Fullalove, more sagacious than the worthy colonel, said earnestly—“Captain Dodd, may I never see Broadway again, and never see Heaven at the end of my time, if I fail you. There's my hand.”
“And mine,” said Kenealy warmly.
They all three joined hands, and Dodd seemed to cling to them. “God bless you both! God bless you! Oh, what a weight your true hands have pulled off my heart. Good-bye, for a few minutes. The time is short. I'll just offer a prayer to the Almighty for wisdom, and then I'll come up and say a word to the men and fight the ship, according to my lights.”
Sail was no sooner shortened and the crew ranged, than the captain came briskly on deck, saluted, jumped on a carronade, and stood erect. He was not the man to show the crew his forebodings.
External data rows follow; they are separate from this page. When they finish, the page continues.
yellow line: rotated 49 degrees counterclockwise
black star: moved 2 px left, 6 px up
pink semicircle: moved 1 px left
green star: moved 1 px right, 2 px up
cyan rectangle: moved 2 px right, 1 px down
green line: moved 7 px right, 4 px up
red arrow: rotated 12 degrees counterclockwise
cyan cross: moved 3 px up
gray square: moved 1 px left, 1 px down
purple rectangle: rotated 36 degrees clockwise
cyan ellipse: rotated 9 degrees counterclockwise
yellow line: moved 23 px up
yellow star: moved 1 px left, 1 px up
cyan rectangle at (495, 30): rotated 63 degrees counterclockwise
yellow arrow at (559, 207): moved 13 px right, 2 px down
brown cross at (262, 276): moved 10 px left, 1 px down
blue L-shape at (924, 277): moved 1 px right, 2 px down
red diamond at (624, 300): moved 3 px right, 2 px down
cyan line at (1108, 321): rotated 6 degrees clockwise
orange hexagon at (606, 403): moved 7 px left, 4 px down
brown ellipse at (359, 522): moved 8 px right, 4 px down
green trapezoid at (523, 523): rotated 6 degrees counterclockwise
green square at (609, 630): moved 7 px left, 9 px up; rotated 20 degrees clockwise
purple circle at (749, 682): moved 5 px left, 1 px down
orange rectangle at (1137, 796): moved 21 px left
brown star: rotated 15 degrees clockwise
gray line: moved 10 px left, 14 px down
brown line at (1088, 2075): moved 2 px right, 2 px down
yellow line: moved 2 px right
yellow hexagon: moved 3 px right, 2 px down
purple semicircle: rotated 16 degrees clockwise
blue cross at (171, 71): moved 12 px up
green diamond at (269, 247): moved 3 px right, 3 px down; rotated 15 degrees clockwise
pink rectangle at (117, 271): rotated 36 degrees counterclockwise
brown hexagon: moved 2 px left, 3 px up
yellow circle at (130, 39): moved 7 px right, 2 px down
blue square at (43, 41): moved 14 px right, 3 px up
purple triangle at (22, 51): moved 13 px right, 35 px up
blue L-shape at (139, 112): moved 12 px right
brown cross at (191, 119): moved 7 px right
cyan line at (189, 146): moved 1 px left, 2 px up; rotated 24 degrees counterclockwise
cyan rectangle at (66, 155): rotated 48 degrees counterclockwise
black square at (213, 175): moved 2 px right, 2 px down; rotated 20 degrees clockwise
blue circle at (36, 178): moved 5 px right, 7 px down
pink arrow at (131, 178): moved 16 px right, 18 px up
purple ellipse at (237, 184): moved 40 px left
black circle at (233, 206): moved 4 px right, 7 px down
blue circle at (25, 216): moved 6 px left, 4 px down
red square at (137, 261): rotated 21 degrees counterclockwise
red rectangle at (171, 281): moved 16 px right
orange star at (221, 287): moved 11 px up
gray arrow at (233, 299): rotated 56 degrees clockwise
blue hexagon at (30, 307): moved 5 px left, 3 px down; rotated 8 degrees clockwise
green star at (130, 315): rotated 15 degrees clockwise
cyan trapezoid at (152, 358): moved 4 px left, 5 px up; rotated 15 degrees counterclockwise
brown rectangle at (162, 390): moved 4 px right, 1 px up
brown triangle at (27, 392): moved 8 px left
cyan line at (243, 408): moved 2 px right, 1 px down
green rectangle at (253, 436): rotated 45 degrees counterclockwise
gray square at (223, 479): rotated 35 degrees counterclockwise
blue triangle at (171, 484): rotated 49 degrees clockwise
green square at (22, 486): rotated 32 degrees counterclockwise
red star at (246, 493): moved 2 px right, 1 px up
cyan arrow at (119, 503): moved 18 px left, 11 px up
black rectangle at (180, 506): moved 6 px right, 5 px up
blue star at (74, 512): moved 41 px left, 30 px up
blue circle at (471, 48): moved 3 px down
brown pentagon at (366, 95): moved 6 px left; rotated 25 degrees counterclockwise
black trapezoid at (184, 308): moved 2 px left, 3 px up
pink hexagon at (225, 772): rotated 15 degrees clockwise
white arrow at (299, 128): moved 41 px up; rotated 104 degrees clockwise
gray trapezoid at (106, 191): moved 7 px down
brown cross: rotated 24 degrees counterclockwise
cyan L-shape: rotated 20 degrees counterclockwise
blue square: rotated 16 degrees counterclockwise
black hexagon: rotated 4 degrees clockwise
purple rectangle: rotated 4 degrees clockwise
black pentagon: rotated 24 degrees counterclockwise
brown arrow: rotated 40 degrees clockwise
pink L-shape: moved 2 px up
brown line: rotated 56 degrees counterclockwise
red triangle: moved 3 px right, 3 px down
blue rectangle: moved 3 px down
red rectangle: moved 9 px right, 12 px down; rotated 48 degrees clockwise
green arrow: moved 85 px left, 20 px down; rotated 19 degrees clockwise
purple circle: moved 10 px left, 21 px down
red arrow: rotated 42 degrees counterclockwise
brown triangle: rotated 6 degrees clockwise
(Pipe.) “Silence fore and aft.”
“My men, the schooner coming up on our weather quarter is a Portuguese pirate. His character is known; he scuttles all the ships he boards, dishonours the women, and murders the crew. We cracked on to get out of the narrows, and now we have shortened sail to fight this blackguard, and teach him to molest a British ship. I promise, in the Company's name, twenty pounds prize-money to every man before the mast if we beat him off or out-manoeuvre him; thirty if we sink him; and forty if we tow him astern into a friendly port. Eight guns are clear below, three on the weather side, five on the lee; for, if he knows his business, he will come up on the lee quarter: if he doesn't that is no fault of yours nor mine. The muskets are all loaded, the cutlasses ground like razors——”
“Hurrah!”
“We have got women to defend——”
“Hurrah!”
“A good ship under our feet, the God of justice overhead, British hearts in our bosoms, and British colours flying—run 'em up!—over our heads.” (The ship's colours flew up to the fore, and the Union Jack to the mizen peak.) “Now, lads, I mean to fight this ship while a plank of her (stamping on the deck) swims beneath my foot, and—what do you say?”